Bikes: Built up DT, 2007 Fuji tourer (donor bike, RIP), 1995 1220 Trek

Originally Posted by RubeRad
Comparing bike vs car per distance is skewed because of the speed difference. If you compare per hour instead of per mile, then all of those bike curves get slashed down by whatever the auto/bike speed factor is, which is at least 3x, if not 5x.
Actually average effective speed is much closer then that. I forget the actual, but I think it on the order of 1.5 to 2x... We speed a heck of a lot of time stuck in traffic. I'm sure someone in commuting forum can get you the actual numbers with references.

But even though my google-fu is quite weak. Here's a reference with citations.
http://www.ohiobike.org/misc/CyclingIsSafeTLK.pdf

It seems that the activity's decrease in mortality vastly offsets the crash risk.

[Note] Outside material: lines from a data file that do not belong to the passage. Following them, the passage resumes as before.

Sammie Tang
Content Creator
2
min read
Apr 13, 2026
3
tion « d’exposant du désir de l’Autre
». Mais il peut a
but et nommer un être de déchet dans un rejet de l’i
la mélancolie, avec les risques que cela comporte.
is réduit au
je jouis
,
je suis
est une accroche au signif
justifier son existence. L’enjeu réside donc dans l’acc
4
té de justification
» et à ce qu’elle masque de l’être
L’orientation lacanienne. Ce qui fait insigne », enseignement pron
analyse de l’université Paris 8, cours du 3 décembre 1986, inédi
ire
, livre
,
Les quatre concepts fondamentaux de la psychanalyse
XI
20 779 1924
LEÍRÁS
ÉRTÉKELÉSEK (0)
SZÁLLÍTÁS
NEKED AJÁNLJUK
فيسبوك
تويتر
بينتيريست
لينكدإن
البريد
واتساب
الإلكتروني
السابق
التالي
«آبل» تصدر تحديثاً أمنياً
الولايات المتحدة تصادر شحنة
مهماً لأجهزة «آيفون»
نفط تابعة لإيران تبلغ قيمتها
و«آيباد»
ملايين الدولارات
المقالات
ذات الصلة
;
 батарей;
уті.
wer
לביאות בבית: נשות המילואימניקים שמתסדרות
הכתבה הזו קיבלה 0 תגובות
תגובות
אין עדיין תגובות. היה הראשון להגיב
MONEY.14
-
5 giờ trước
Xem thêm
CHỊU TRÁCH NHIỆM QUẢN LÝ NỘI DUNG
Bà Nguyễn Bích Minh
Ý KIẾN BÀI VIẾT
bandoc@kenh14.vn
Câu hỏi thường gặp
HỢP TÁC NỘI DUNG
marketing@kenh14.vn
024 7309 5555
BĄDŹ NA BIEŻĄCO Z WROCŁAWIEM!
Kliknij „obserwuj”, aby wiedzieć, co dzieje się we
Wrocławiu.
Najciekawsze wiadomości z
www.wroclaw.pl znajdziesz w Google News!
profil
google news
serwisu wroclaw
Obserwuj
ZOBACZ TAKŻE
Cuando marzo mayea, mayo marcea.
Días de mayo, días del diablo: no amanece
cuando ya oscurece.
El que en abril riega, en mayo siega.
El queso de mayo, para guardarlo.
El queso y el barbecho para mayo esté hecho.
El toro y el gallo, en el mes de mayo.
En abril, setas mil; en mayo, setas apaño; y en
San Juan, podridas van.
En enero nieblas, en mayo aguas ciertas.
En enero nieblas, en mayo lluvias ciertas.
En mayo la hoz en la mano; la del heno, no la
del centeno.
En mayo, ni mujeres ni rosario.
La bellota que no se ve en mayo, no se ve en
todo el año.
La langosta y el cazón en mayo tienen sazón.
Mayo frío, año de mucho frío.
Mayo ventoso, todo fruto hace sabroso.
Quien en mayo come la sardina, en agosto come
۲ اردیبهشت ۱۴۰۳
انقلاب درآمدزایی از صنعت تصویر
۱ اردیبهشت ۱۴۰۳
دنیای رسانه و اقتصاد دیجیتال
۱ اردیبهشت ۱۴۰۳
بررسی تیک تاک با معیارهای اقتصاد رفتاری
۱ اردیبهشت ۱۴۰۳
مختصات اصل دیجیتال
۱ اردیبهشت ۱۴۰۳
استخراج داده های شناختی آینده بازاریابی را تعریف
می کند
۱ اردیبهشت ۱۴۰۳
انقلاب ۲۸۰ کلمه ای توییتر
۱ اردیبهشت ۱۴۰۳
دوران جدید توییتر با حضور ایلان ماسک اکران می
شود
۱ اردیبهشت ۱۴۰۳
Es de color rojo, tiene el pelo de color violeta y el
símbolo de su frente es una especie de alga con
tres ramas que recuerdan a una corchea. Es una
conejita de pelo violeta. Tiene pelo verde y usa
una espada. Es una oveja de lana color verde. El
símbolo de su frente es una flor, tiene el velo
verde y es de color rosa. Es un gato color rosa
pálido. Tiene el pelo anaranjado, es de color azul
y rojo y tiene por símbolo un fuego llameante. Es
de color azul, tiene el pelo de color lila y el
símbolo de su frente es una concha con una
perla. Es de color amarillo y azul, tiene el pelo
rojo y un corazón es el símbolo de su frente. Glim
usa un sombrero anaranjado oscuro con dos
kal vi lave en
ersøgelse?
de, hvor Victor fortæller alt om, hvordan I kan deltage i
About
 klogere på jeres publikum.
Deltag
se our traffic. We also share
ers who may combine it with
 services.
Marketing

And this where the bicycle fatalities there are, well they heavily skew to people NOT on this board. Sidewalk riders, Salmon, Ninja Salmon, and drunks make up the vast majority of fatalities. Heck, just drunks alone are almost a majority by themselves...
So DO YOU DRINK AND RIDE?
Sidewalk surf?
Are you a Salmon?
or a Ninja?

We have many built-in errors in the way we asses risk. Think of it as flying from NY to LA... Far more like to die in car on the short ride to the airport then the long flight by many orders of magnitude. However, we vastly over estimate the risk of flying for many reasons.